すべての世界で、キミのことが好き❤~告白相手を間違えた理由
 しばらくすると、結愛たちは並んで砂の上に座った。
 そのタイミングでふたりの近くまで歩いていく。

 実際に結愛の顔を見ると、石田さんと付き合うことになったなんて、なかなか言えない。
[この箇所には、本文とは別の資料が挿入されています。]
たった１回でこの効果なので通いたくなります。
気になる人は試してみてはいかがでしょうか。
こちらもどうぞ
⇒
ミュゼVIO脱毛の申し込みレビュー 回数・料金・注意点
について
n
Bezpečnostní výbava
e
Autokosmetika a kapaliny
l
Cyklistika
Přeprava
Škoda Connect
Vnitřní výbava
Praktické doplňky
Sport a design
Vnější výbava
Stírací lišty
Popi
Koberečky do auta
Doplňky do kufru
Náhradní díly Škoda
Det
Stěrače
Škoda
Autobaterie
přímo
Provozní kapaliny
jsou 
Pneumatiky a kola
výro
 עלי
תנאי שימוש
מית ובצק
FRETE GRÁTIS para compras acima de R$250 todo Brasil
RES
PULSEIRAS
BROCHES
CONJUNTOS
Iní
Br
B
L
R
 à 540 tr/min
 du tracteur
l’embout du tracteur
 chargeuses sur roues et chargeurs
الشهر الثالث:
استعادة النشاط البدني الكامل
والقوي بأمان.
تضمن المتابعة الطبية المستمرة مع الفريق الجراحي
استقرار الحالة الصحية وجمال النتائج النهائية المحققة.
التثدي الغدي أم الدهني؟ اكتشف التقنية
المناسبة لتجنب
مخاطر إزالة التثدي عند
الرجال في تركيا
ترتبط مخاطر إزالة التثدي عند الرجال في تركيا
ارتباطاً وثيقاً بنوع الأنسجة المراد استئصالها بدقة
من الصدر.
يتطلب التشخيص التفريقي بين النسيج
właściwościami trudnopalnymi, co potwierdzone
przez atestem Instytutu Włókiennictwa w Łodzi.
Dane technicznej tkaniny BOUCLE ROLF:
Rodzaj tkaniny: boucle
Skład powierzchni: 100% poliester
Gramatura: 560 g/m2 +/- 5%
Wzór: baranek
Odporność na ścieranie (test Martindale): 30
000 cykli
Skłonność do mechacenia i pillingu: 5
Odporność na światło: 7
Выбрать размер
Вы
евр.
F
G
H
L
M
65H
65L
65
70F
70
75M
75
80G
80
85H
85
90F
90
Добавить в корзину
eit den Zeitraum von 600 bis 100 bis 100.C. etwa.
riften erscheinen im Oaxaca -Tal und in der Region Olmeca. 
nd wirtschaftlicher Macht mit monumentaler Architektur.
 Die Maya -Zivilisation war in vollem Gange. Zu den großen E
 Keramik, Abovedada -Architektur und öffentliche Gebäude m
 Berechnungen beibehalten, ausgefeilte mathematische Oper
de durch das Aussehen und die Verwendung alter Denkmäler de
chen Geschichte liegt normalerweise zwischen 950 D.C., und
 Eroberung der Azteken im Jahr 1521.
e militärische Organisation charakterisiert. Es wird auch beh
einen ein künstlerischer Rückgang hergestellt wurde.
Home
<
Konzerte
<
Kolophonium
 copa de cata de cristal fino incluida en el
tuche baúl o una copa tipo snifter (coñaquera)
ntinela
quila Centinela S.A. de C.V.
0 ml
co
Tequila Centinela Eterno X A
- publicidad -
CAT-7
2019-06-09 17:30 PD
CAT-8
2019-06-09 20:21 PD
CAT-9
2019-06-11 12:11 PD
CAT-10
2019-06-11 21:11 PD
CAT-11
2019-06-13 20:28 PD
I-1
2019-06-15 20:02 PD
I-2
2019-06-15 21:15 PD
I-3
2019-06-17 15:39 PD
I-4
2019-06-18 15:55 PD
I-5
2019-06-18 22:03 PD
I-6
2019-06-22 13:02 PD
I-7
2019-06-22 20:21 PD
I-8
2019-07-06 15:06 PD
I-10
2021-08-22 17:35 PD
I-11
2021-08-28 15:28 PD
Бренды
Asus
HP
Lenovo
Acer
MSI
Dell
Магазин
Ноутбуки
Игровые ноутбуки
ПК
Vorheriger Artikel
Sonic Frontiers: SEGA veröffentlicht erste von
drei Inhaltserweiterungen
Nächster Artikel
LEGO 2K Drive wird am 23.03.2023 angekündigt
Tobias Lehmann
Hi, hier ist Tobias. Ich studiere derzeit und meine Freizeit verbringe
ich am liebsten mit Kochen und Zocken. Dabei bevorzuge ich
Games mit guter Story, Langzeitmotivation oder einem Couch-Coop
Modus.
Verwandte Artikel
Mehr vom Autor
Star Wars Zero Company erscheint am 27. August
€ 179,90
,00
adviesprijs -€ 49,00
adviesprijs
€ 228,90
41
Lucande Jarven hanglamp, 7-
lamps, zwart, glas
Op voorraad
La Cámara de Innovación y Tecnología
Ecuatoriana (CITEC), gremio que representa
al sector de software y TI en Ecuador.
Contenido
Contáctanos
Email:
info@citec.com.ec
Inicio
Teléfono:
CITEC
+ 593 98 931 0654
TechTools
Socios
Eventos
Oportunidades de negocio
 というか、目が赤くて、泣きはらした後のような感じだった。

 どうしたんだろう。

 すごく心配になって、付き合った報告なんて、どうでもよくなった。理由を聞こうとした時だった。

「あのね、私たちね、付き合うことになったの」

 石田さんが早速ふたりに報告した。

 結愛は一瞬、人生の終わりのような表情をして動きが止まった。それから彼女の瞳から一気に涙が溢れてきた。

「えっ? 結愛、大丈夫?」

 石田さんが声をかけるも、結愛にはその声が届いてないみたいだった。泣きすぎて呼吸も乱れている。

「結愛、どうした?」

 指で結愛の涙を拭おうとした時、陸が俺の手をはね返した。

「僕たちも、付き合うから!」

 全く予想していなかった陸の言葉。

「はっ?」

「はっ?じゃないし。悠真、結愛ちゃんと付き合ってたんじゃねーの?」

「えっ? 結愛、誰にも内緒ねって……」

 俺は結愛を見た。結愛はうつむいている。

 あ、陸に、言ったんだ。

「どういう事?」

 石田さんが眉間にシワを寄せる。

 一瞬で、ぐちゃぐちゃになった。

 結愛と陸が付き合う。
 ふたりが付き合うのが正しいはずなのに。

 実際に聞くと、モヤモヤやイライラ、負の感情しか湧かない。